Performance Ticket + EEG Participation
Book this ticket if you would like to contribute to NEUROLIVE’s research by wearing measurement devices throughout the performance.
We have capacity to fit just over half of the audience with mobile electroencephalography (EEG) devices for each performance. Recording this number of EEGs at one time during a live performance will be a world first, which your participation will directly contribute to.
What does EEG Participation involve?
- You will contribute to the research by wearing an EEG device which measures brain activity, and a breath band which measures breathing. You will also be invited to complete questionnaires before and after the performance.
- The video below shows you what EEG Participation looks like. Please also download an info sheet here for further information.
- Please book a time slot to arrive at 6pm, 6:30pm or 7pm, to be set up with the devices. The performance will be followed by some additional measurements and removal of the devices, finishing at approximately 9pm.
ACCESS and safety
At the studios
Siobhan Davies Studios is fully accessible to wheelchair users, with lifts to both floors. There are two accessible parking spaces available on site which can be booked in advance. BSL can be provided upon request.

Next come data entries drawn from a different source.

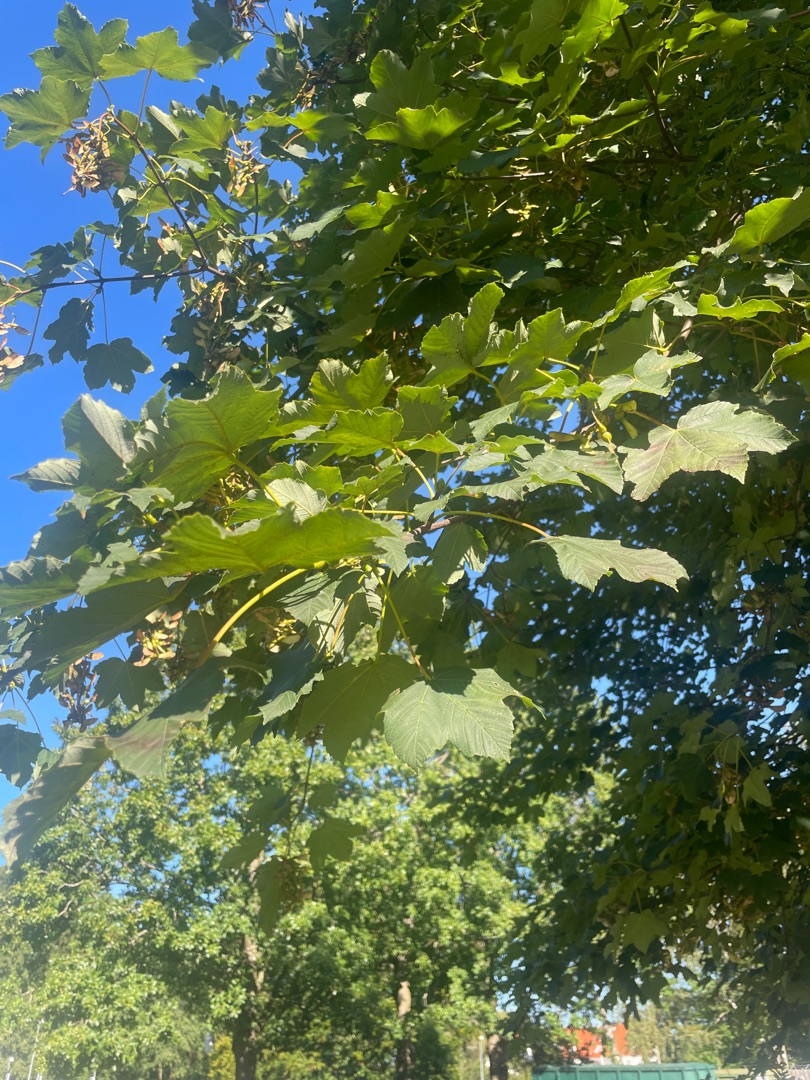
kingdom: Plantae
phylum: Tracheophyta
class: Magnoliopsida
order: Sapindales
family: Sapindaceae
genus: Acer
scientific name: Acer pseudoplatanus
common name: Ahorn
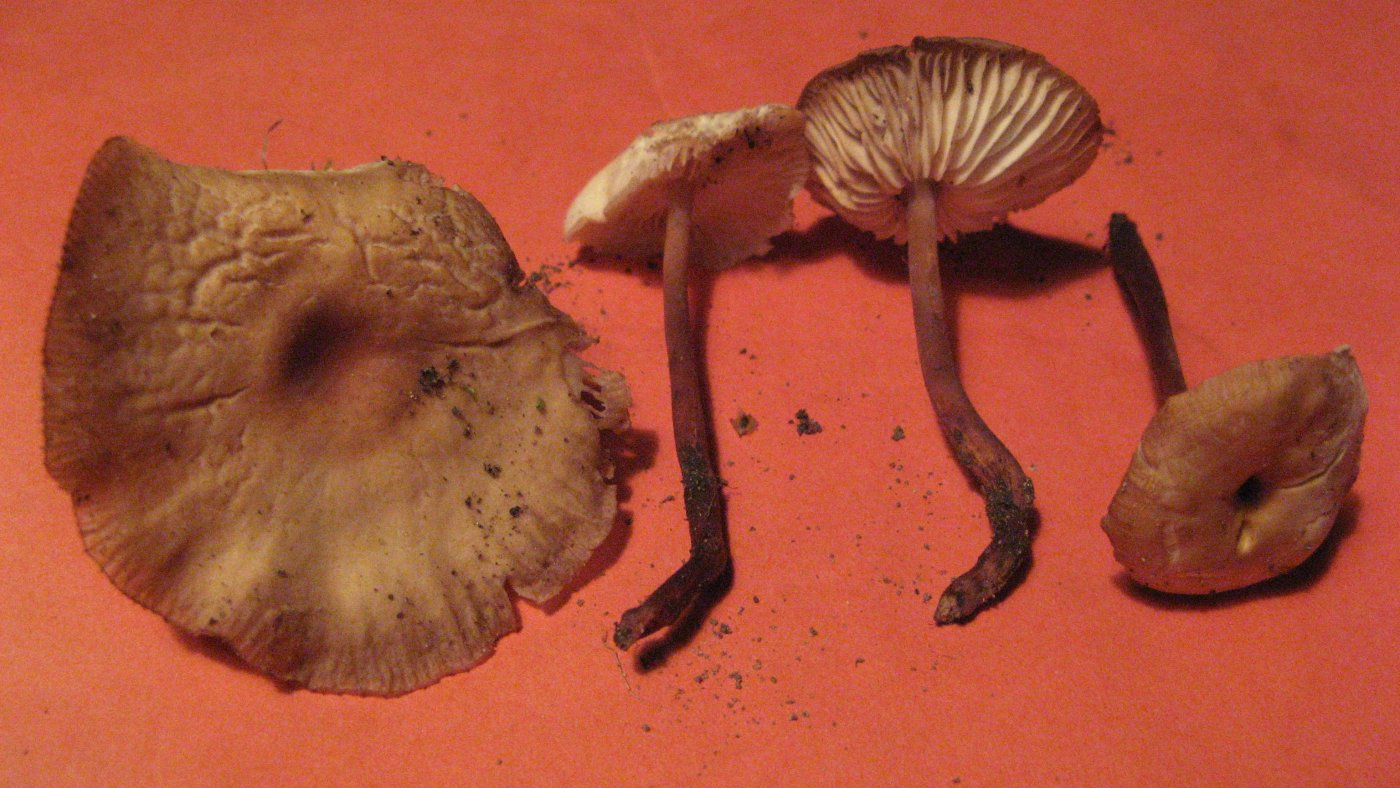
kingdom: Fungi
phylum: Basidiomycota
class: Agaricomycetes
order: Agaricales
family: Omphalotaceae
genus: Gymnopus
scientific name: Gymnopus erythropus
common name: rødstokket fladhat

Before attending our studios we ask that you read our COVID-19 page and familiarise yourself with the precautions we’ve put in place to ensure the safety of staff and all our users.
Artists
Seke Chimutengwende
Seke is a choreographer, performer, movement director and teacher. Seke studied dance at Lewisham College 1999 – 2001 and London Contemporary Dance School 2001 – 2004. He has performed for companies such as DV8 Physical Theatre and Lost Dog and has performed solo and group improvisations internationally since 2006. His choreographies include The Time Travel Piece (runner-up Place Prize 2012) and Black Holes, a collaboration with Alexandrina Hemsley (British Council’s Edinburgh Showcase 2019). Seke is currently researching a new group choreography looking at ghosts and haunted houses as metaphors for how histories of slavery and colonialism haunt the present. Since 2018, Seke has worked as a movement director for theatre productions at The Yard Theatre, Battersea Arts Centre and The Gate Theatre. Seke teaches improvisation and choreography at London Contemporary Dance School and The Rambert School of Ballet and Contemporary Dance.
Stephanie McMann
Steph is a dancer, movement and rehearsal director from London. She works as a performer with makers including Roberta Jean, Theo Clinkard, Lucy Suggate, Oona Doherty, Laura Dannequin, Dan Canham, Janine Harrington, Damien Jalet, Hussein Chalayan, Jamila Johnson-Small amongst others and most recently performed with Jamie xx at All Points East festival, London. Steph’s TV and film work includes His Dark Materials (2019/20) GoT (prequel, 2019) World War Z (2013), assisting Alex Reynolds and Suspiria (2018) with Damien Jalet. She is a past Sadler’s Wells Summer University artist and a movement & rehearsal director for dance, film, theatre and circus, including Liz Aggis and Acrojou. She has worked with Scottish Dance Theatre as Rehearsal Director (maternity cover from Nov 19-Feb 20) and Movement Director (cover) for the film Louis Wain (2020) and upcoming projects during 2021/22. Steph is dancer/co-artistic director of Nora with Eleanor Sikorski & Flora Wellesley Wesley, with their last commissions include work by Deborah Hay and Eleanor Bauer.
Funding
This research project has received funding from the European Research Council under the European Union’s Horizon 2020 research and innovation programme.